Bonfiglio’s basketball mural marks her second collaboration with the Black Power Blueprint. Her first, a vibrant garden vignette, overlooks the Gary Brooks Community Garden a couple of blocks away. A portrait artist, Bonfiglio’s favorite aspect of her murals is the people. It’s a sentiment that extends beyond the painting itself.

“All of the work that this organization is doing in the community is obviously making an impact because people are responding daily, people of all different ages,” Bonfiglio says. “It's uplifting the morale, from what I can tell. It's inspiring people. It's giving a sense of pride to the residents of the community.”

Yeshitela shares Bonfiglio’s optimism.

“Being able to walk down the street now and see a beautiful mural that they would normally see on the south side of St. Louis — to see it in their own community gives [residents] the greatest sense of pride,” Yeshitela says.

The Black Power Blueprint relies almost entirely on contributions from large and small donors alike, which are returned directly to the community by way of undertakings such as 4368 College Avenue, which the organization bought from the City of St. Louis. It enlisted the help of local contractors and volunteers to raze the dilapidated buildings on the property and install all the necessary features of a functioning basketball court, from rubber flooring to electricity for lights and a scoreboard. By the time of its unveiling in late August, the community court will have taken several months and $145,000 to build.

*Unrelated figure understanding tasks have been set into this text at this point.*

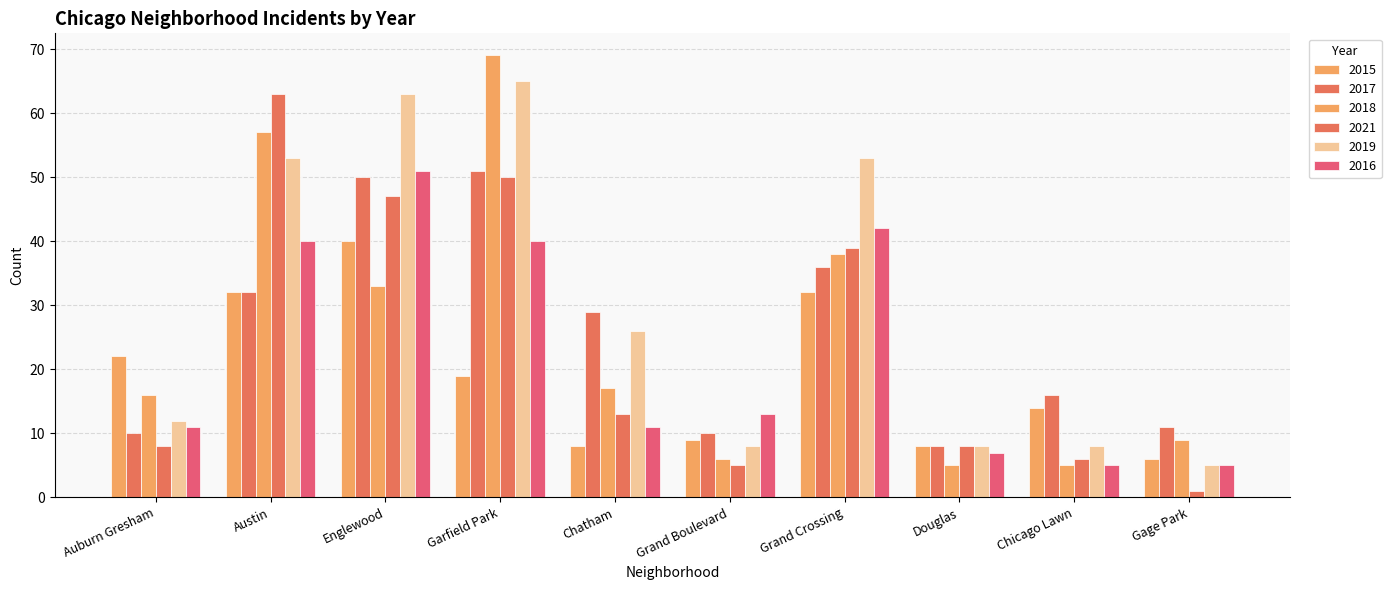

What is the difference between the maximum and minimum values in the 2018 series?

64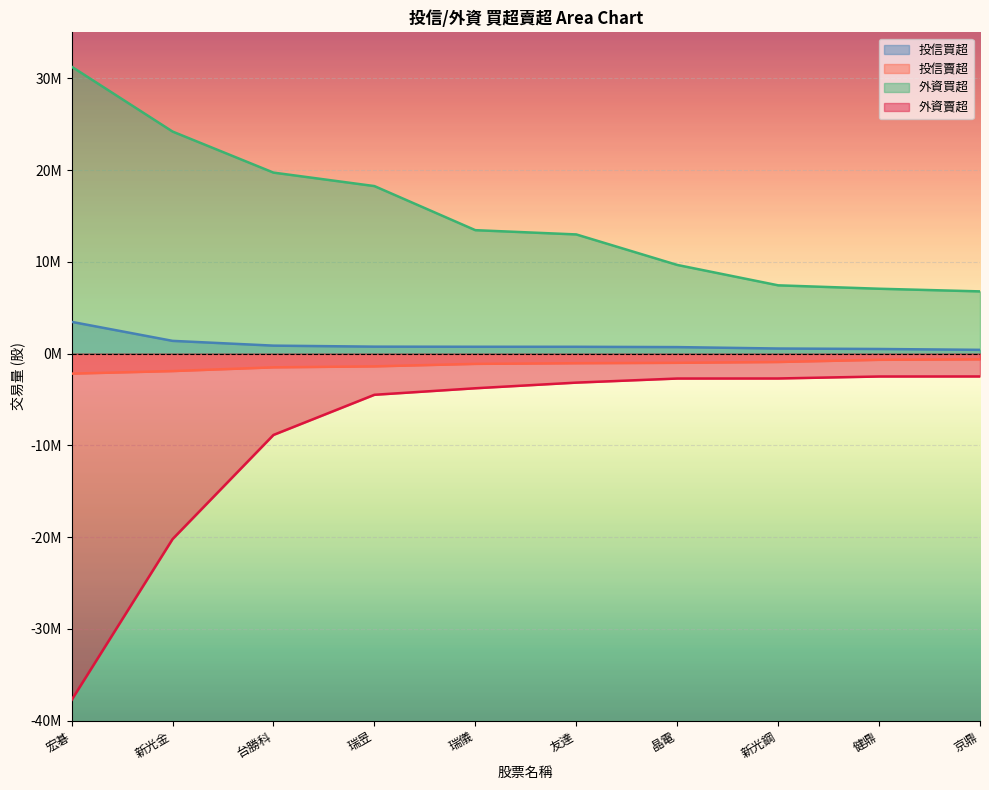

What position from the left is 瑞昱?

4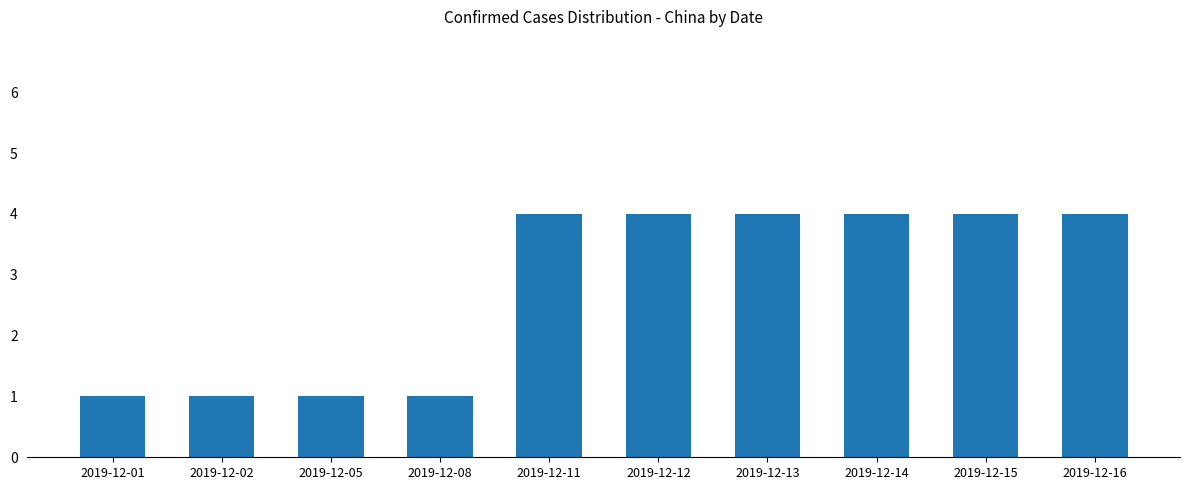

What is the sum of the values at 2019-12-12 and 2019-12-15?

8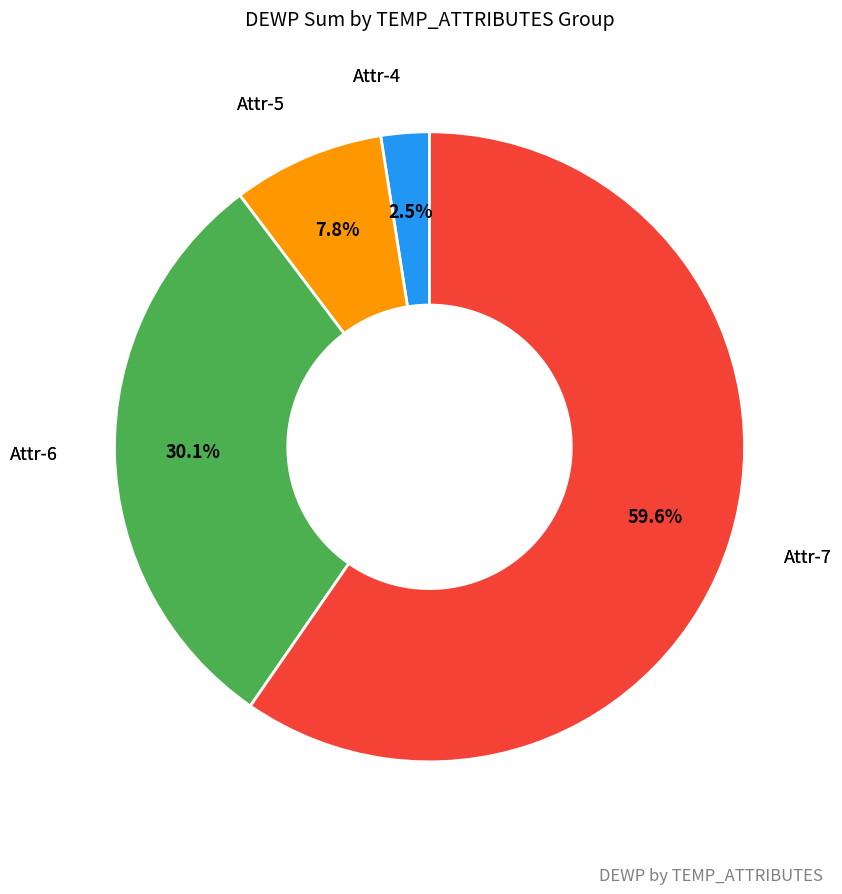

How many segments does this pie chart have?

4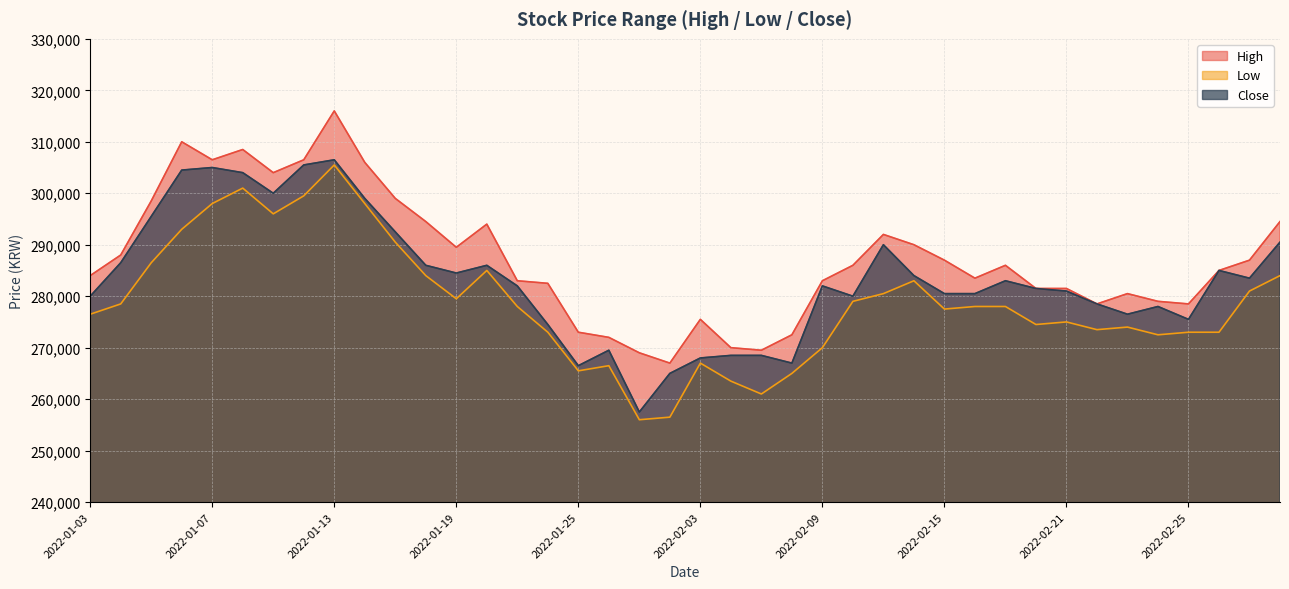

Does the chart have visible grid lines?

Yes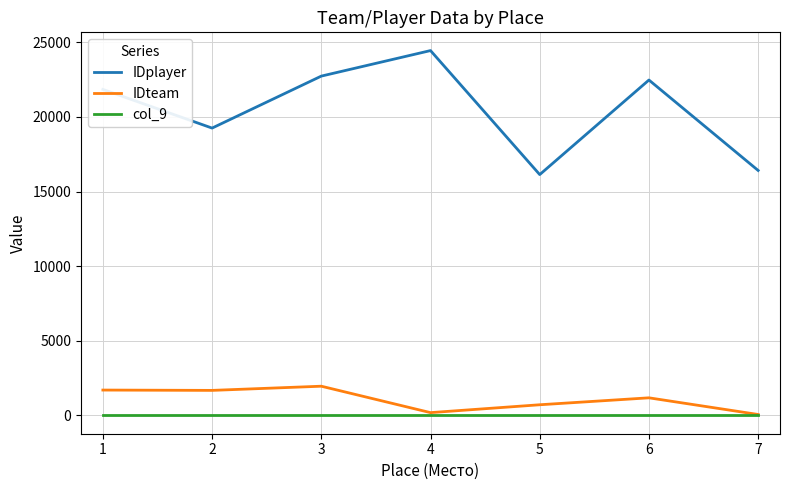

True or false: IDplayer and col_9 cross at least once.

False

“It has been a real labor of love,” says Kitty Reilly, projects coordinator of the Black Power Blueprint.

The court’s home team’s name, the Vanguards, is one that Yeshitela is both proud of and confident in.

“We just want to instill dignity and pride in our kids,” Yeshitela says, nodding to the proud faces gazing out from Bonfiglo’s mural. “It’s not just basketball. It’s something much bigger than that.”